◆ **WHAT IS EXPECTED**:
Lines below that hold the word "shoulder" must be copied in full.
DATA FOR ANALYSIS START
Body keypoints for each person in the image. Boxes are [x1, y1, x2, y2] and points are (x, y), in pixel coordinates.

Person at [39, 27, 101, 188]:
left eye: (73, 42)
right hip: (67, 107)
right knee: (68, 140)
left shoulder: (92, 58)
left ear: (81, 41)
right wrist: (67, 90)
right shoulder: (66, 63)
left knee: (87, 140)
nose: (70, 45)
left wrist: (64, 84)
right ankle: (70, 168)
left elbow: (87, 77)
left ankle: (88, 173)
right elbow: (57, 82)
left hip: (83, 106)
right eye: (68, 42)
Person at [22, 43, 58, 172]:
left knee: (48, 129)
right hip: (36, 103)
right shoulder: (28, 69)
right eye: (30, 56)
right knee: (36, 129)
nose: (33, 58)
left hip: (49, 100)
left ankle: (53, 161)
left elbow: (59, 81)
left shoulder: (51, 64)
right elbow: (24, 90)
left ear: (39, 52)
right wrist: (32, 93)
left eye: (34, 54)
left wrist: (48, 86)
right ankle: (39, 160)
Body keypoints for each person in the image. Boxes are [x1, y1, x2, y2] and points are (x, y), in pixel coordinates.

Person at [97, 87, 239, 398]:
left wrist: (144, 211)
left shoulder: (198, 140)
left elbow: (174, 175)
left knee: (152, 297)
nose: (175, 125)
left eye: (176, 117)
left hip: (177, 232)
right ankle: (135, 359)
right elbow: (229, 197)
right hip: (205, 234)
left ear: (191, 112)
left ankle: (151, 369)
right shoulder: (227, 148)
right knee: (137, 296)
DATA FOR ANALYSIS END
DATA FOR ANALYSIS START
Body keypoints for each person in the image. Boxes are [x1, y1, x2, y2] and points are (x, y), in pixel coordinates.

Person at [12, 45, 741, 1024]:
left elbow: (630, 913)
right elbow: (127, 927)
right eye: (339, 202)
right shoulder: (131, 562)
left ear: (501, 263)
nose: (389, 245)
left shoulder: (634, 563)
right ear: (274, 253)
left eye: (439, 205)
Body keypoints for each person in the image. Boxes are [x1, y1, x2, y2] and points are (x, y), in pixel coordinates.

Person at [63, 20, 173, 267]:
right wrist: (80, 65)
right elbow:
DATA FOR ANALYSIS END
◆ **ANSWER TO THE PROBLEM**:
left shoulder: (92, 58)
right shoulder: (66, 63)
right shoulder: (28, 69)
left shoulder: (51, 64)
left shoulder: (198, 140)
right shoulder: (227, 148)
right shoulder: (131, 562)
left shoulder: (634, 563)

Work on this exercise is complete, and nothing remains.